Characterizing GDoF for general wireless networks is challenging. To address this problem, based on the recent progress in Topological Interference Management (TIM) and Treating Interference as Noise (TIN), in [R2.1] we formulate a TIM-TIN framework and propose two baseline approaches (i.e., an analytical decomposition approach and a distributed numerical approach) to jointly optimize signal vector space and signal power level allocations. The information-theoretic optimality of these approaches in some non-trivial settings is also investigated.

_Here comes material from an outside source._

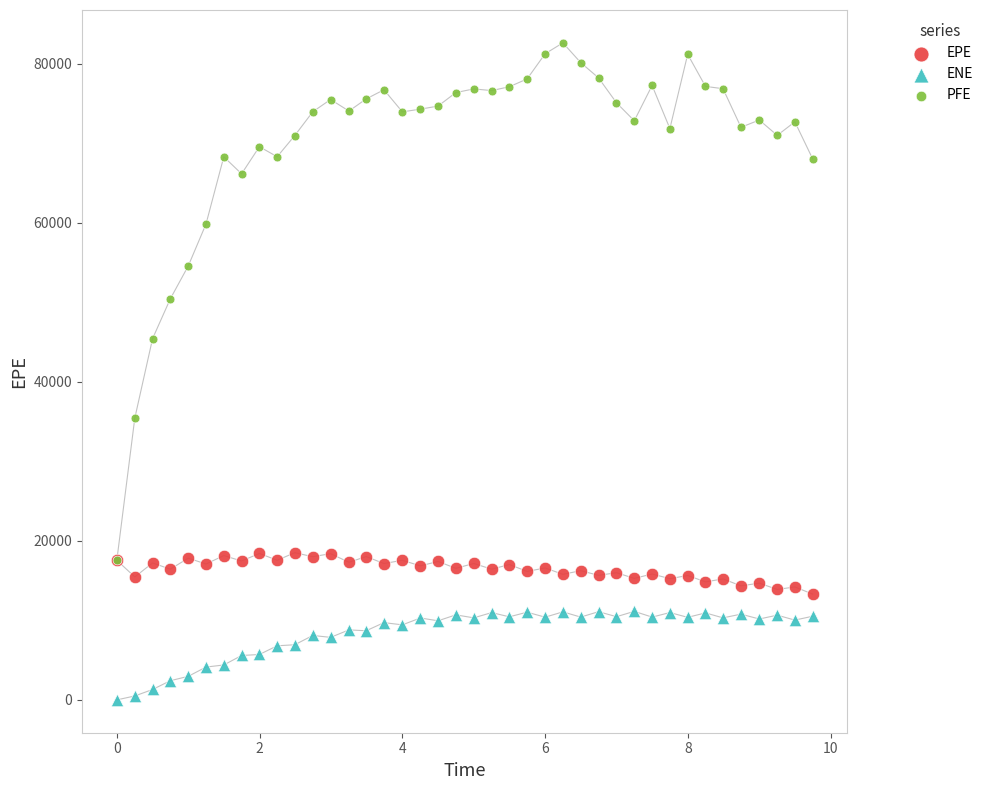

Which series contains the highest Y value?

PFE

[R2.1] C. Geng, H. Sun, and S. Jafar, "Multilevel topological interference management: A TIM-TIN perspective," e-print Arxiv:2102.04355 (a short version was presented in IEEE ITW 2013).
Wireless Information Theoretic Security
The security issue in wireless networks becomes increasingly important. Different from traditional cryptographic encryption, the basic idea of information theoretic security is to exploit the randomness in physical layer for security purpose. Some canonical networks are investigated [C3.1][J3.1]. One example is the two user symmetric deterministic interference channels [C3.1]. The derived inner and outer bounds are shown in the following.

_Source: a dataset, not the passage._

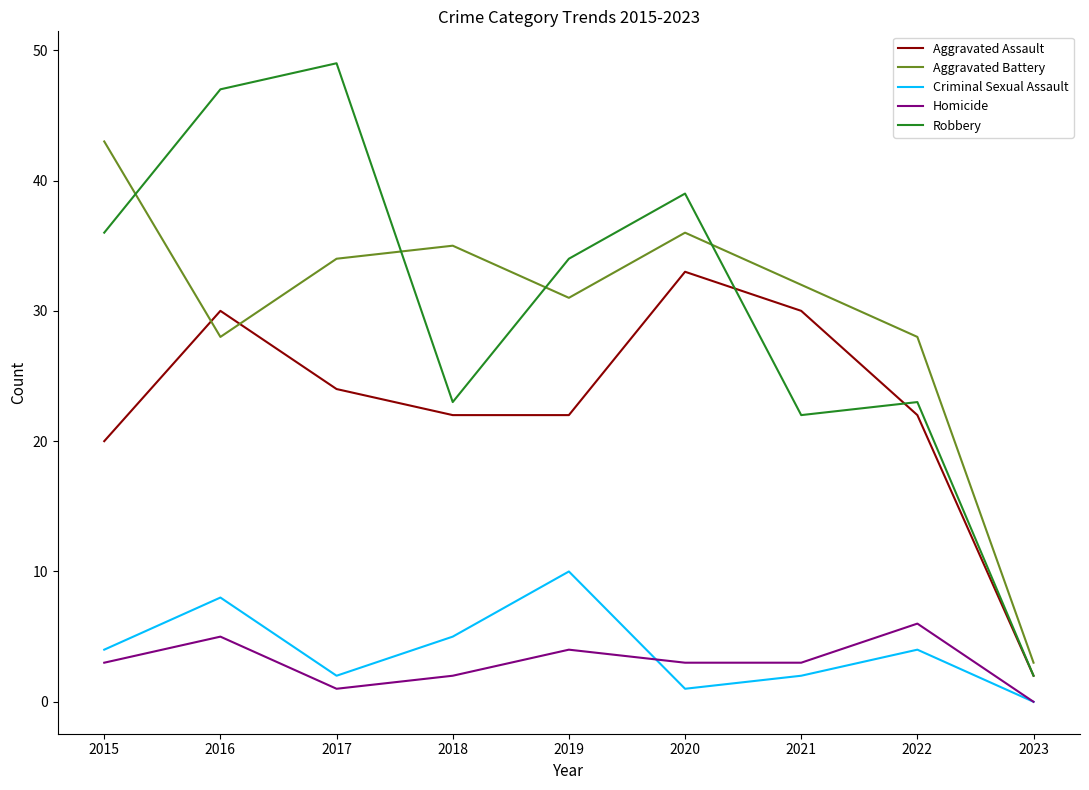

What is the lowest value of the Robbery series?

2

We also consider the secure capacity of TIN-optimal networks identified in [J1.1]. Surprisingly, under the TIN-optimality condition, the secrecy constraints do not incur any penalty from the GDoF perspective, and a simple scheme based on Gaussian signaling, cooperative jamming and smart power splitting is shown to achieve the entire secure capacity region within a constant gap [J3.1]. This scheme is further proved to be optimal in a wide class of network settings under finite-precision CSIT [R3.1].

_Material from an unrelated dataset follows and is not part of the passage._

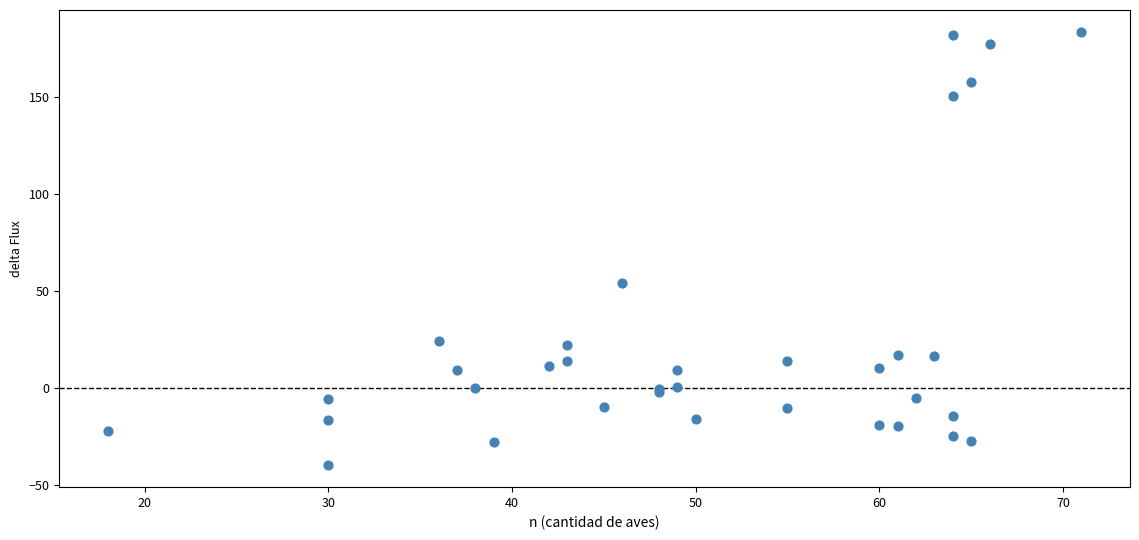

What Y value in the scatter plot is closest to 71?

54.4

[C3.1] C. Geng, R. Tandon, and S. Jafar, "On the symmetric 2-user deterministic interference channel with confidential messages," IEEE Globecom 2015, San Diego, CA, Dec. 2015.
[J3.1] J. Chen and C. Geng, "Optimal secure GDoF of symmetric Gaussian wiretap channel with a helper," IEEE Transactions on Information Theory, vol. 67, no.4, pp. 2334-2352, Arp. 2021.
[J3.2] C. Geng and S. Jafar, "Secure GDoF of K-user Gaussian interference channels: When secrecy incurs no penalty," IEEE Communications Letters, vol. 19, no. 8, pp. 1287-1290, Aug. 2015.
[R3.1] Y. Chan, C. Geng, and S. Jafar "Robust optimality of TIN under secrecy constraints", e-print UC-escholarship.